We will derive the following columns:
- is_reply, for comments that are replies = True
- comment_length, length of the comment text
- word_count, count of the words in comment text
- script, variable to detect the script of the text, for now it only works with `latin` and `korean`
- comment_emojis, list of emojis from the comment text
- emoji_count, count of emojis in comment text (or length of the previous column)

In [16]:
today_df = today_df.with_columns([
    # 1. Is it a reply? (parent_id not null)
    pl.col("parent_id").is_not_null().alias("is_reply"),

    # 2. Comment length in characters
    pl.col("comment").str.len_chars().alias("comment_length"),

    # 3. Word count (count non-space sequences)
    pl.col("comment").str.count_matches(r"\S+").alias("word_count"),

    # 4. Script detection
    pl.col("comment").map_elements(detect_script).alias("script"),

    # 5. Extract emojis
    pl.col("comment").map_elements(extract_emojis, return_dtype=pl.List(pl.Utf8)).alias("comment_emojis"),
])

# 6. Count emojis (length of list column)
today_df = today_df.with_columns([
    pl.col("comment_emojis").list.len().alias("emoji_count")
])

## Saving our clean file
Now we are almost done, we will save our clean file to parquet.

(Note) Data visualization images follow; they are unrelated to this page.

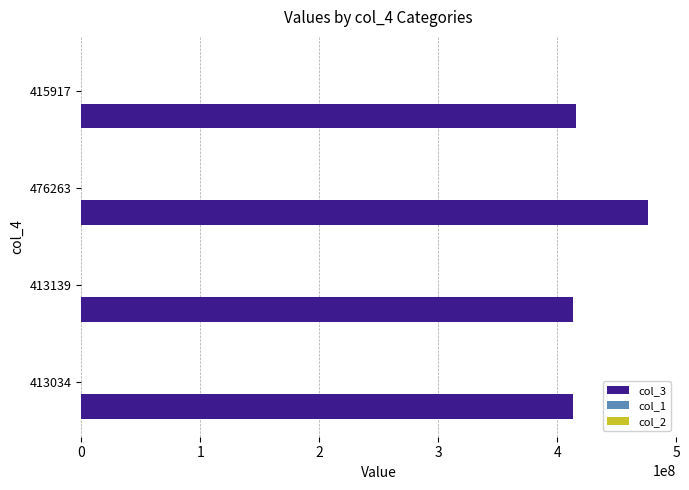

The value of col_3 at 413034 is 599955137.6. True or false?

False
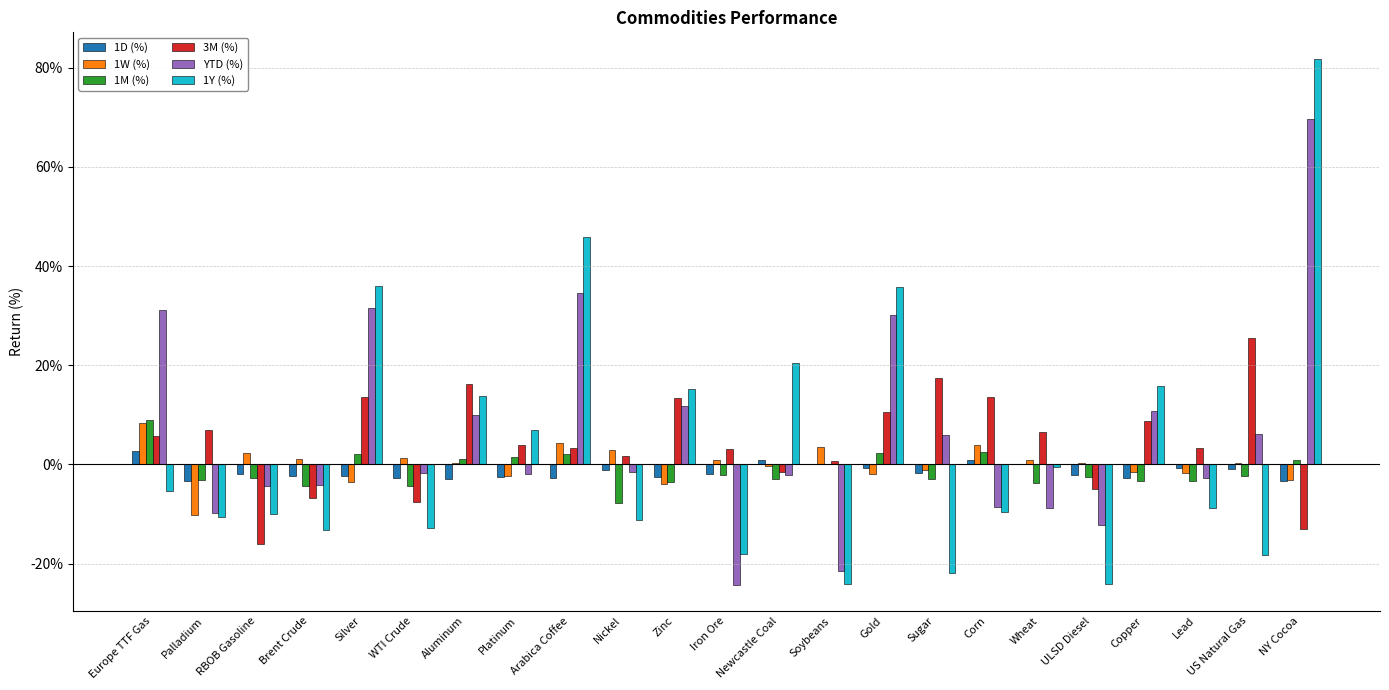

What position from the left is Iron Ore?

12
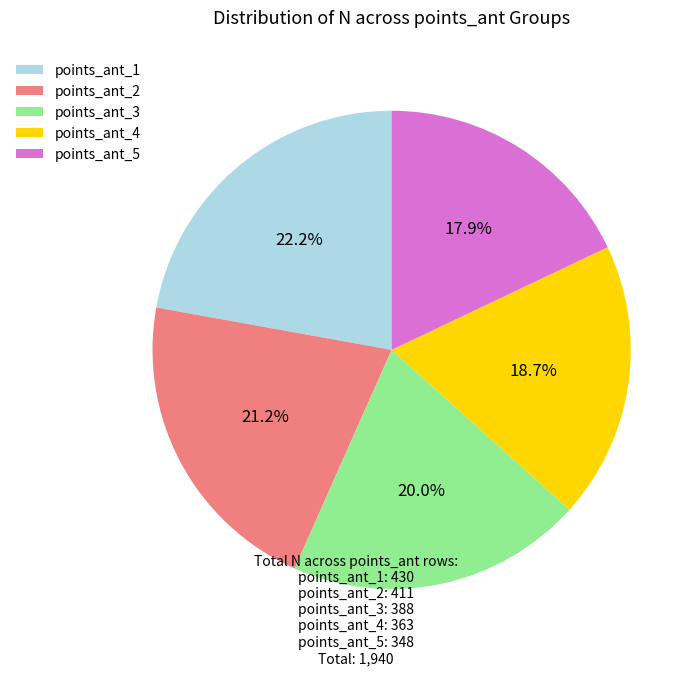

What is the total percentage of points_ant_5 and points_ant_4?

36.6%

Our handy `Paths` class will provide us with the object that has the correct path for the clean file for a specific YouTube channel and specific day. `paths.clean_comments_file` holds the correct path.

In [17]:
today_df.write_parquet(channel_paths.clean_comments_file_path)

# FAQ
- **Why is the notebook using polars?, why not pandas?**

A: In the development of this notebook there were several concerns regarding the use of memory by pandas, sometimes reaching up to 95% in a 16GB system. The decision to split the analyses into different days and using polars were part of the solution. Polars specially is incredibly memory friendly and can use parallelization with CPU. Not only memory friendly, but also faster. Not to mention that polars was written in Rust.

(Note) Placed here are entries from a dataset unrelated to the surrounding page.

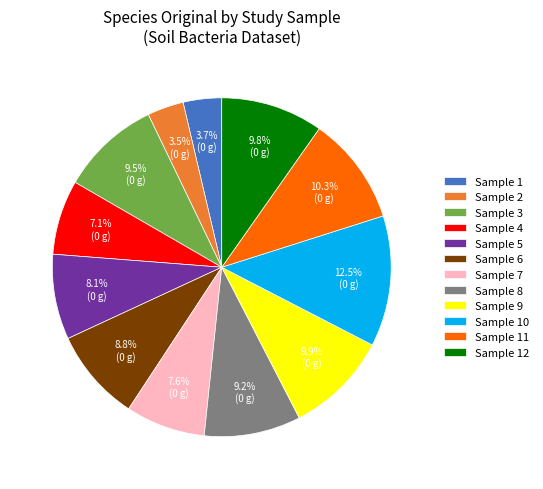

Is there a majority slice in this chart?

No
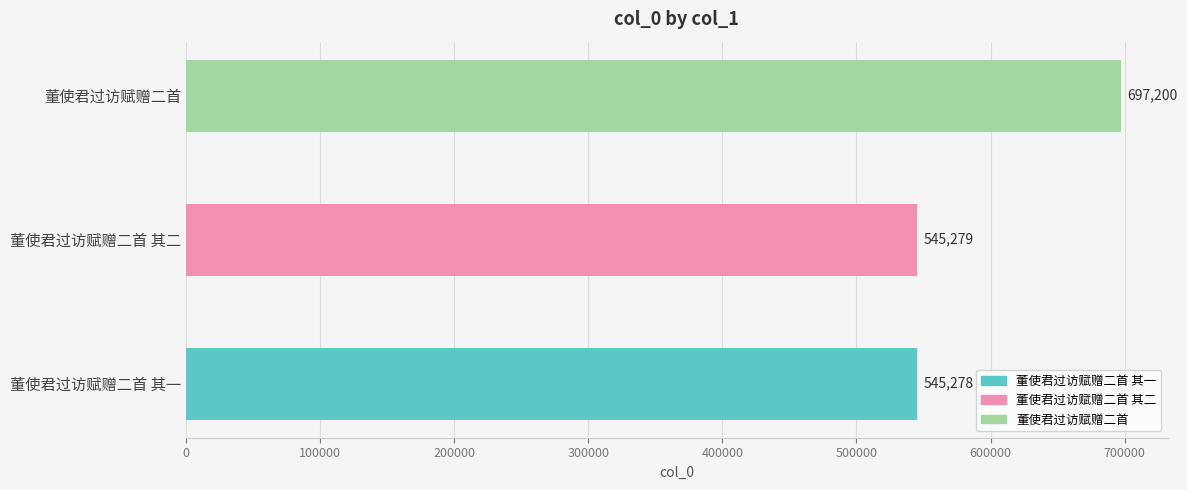

What is the difference between the maximum and minimum values?

151922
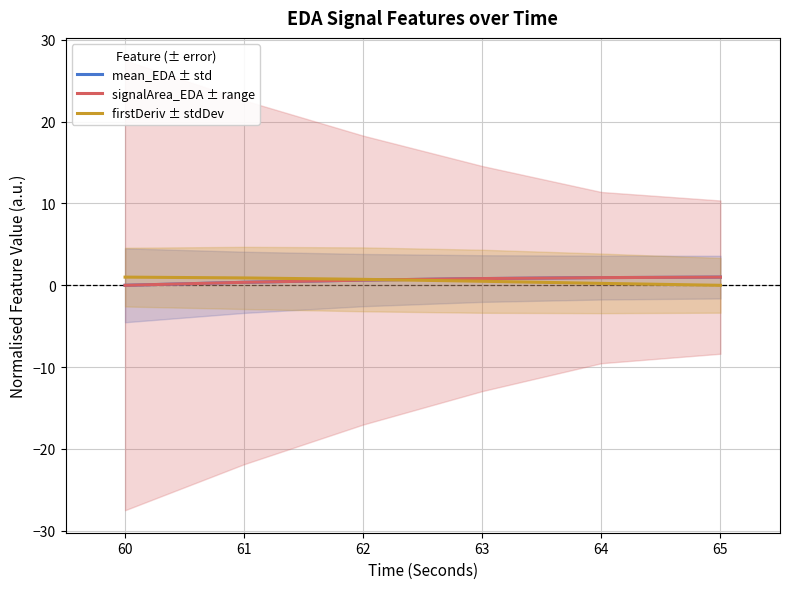

The signalArea_EDA ± range series shows 0.6 at 62. True or false?

True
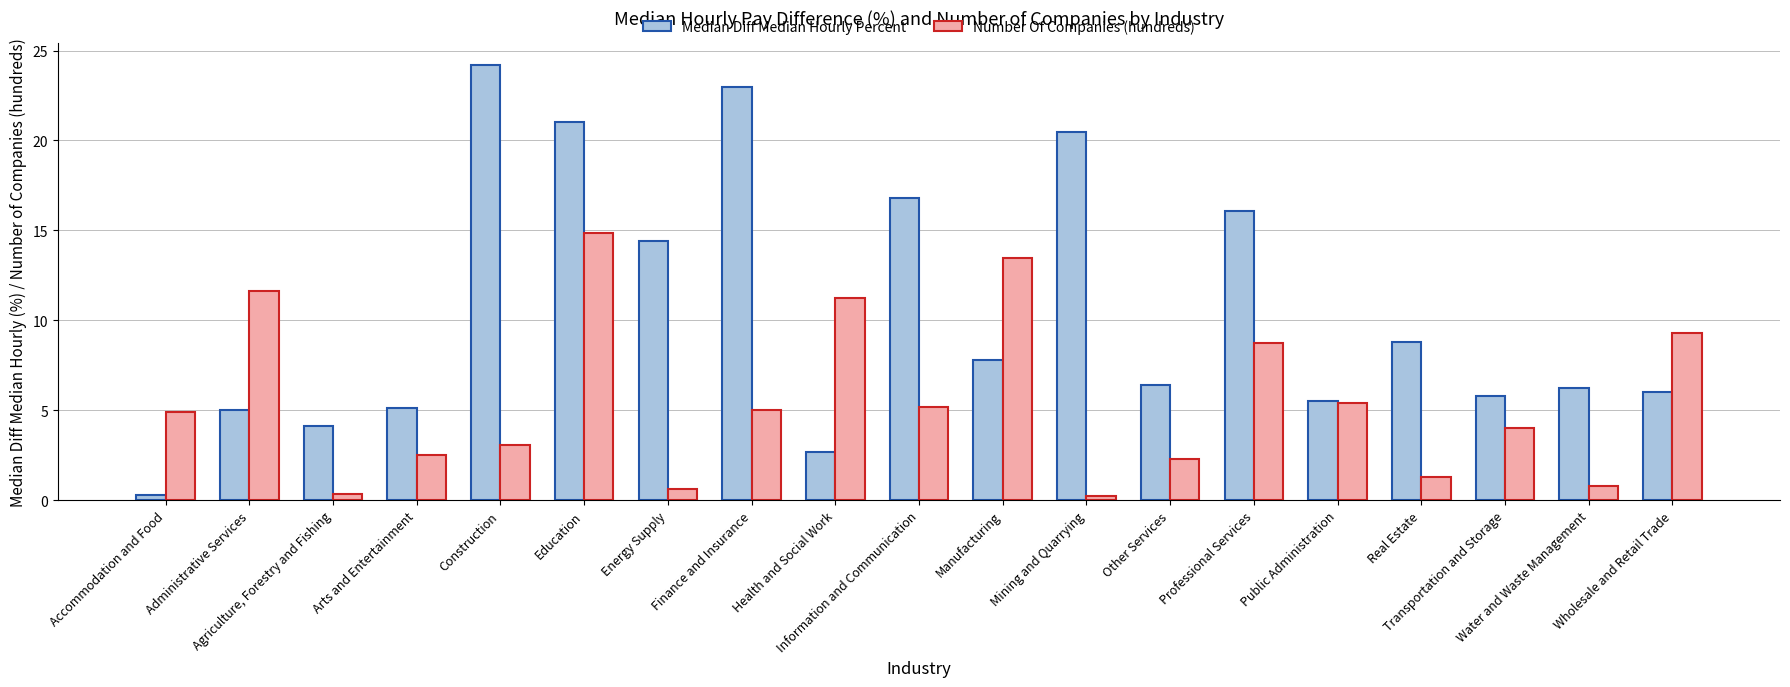

What is the label of the 12th bar from the left?

Mining and Quarrying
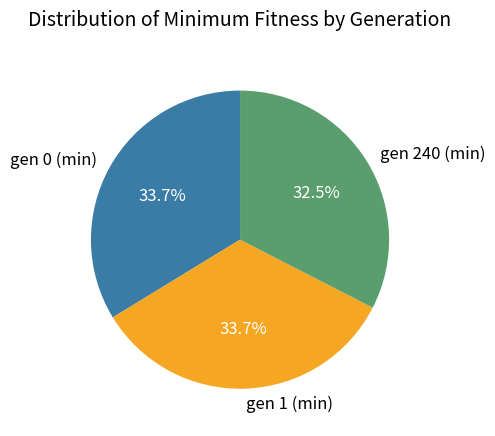

Is gen 1 (min) the majority of the pie?

No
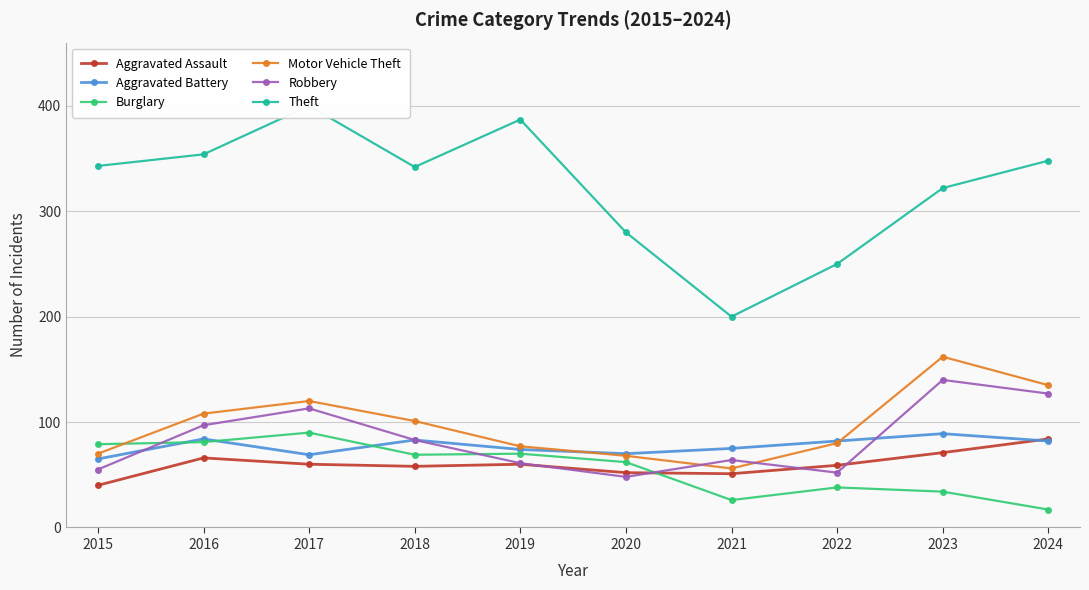

Reading left to right, what are all the values shown in this chart?

Aggravated Assault: 2015=40	2016=66	2017=60	2018=58	2019=60	2020=52	2021=51	2022=59	2023=71	2024=84
Aggravated Battery: 2015=65	2016=84	2017=69	2018=83	2019=74	2020=70	2021=75	2022=82	2023=89	2024=82
Burglary: 2015=79	2016=81	2017=90	2018=69	2019=70	2020=62	2021=26	2022=38	2023=34	2024=17
Motor Vehicle Theft: 2015=70	2016=108	2017=120	2018=101	2019=77	2020=68	2021=56	2022=80	2023=162	2024=135
Robbery: 2015=55	2016=97	2017=113	2018=83	2019=61	2020=48	2021=64	2022=52	2023=140	2024=127
Theft: 2015=343	2016=354	2017=400	2018=342	2019=387	2020=280	2021=200	2022=250	2023=322	2024=348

- **Why deduplicate after performing the forward fill?**

A: There were some unnexpected behaviors wen we deduplicated first and then performed the forward fill later. Like replies without a top level comment.

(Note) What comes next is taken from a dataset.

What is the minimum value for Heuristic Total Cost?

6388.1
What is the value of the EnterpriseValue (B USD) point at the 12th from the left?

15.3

- **What is the purpose of `del` and `gc.collect()`?**

A: To free memory explicitly. The files handled here can be somewhat large for relatively low memory systems, so, if we don't need an object anymore we simply delete the refferences to it and force python to run the garbage collection process (since `del` only removes the pointers to an object, but sometimes the memory is not freed immediately).

- **Why latin script and Korean?**

A: One of the first channels that were tested with the current notebook had numerous Korean comments (specially Korean). The process of tokenization for the Korean language is different for that of latin languages, so the tokenizer checks the script first, if it is hangul it runs the Korean tokenizer, if it is not, it runs the latin tokenizer. The performace of the Korean tokenizer remains to be tested, due to the lack of Korean speakers during the development. Support for more languages and scripts (like Japanese, Chinese, Hindi, Arabic, etc) may be added in the future.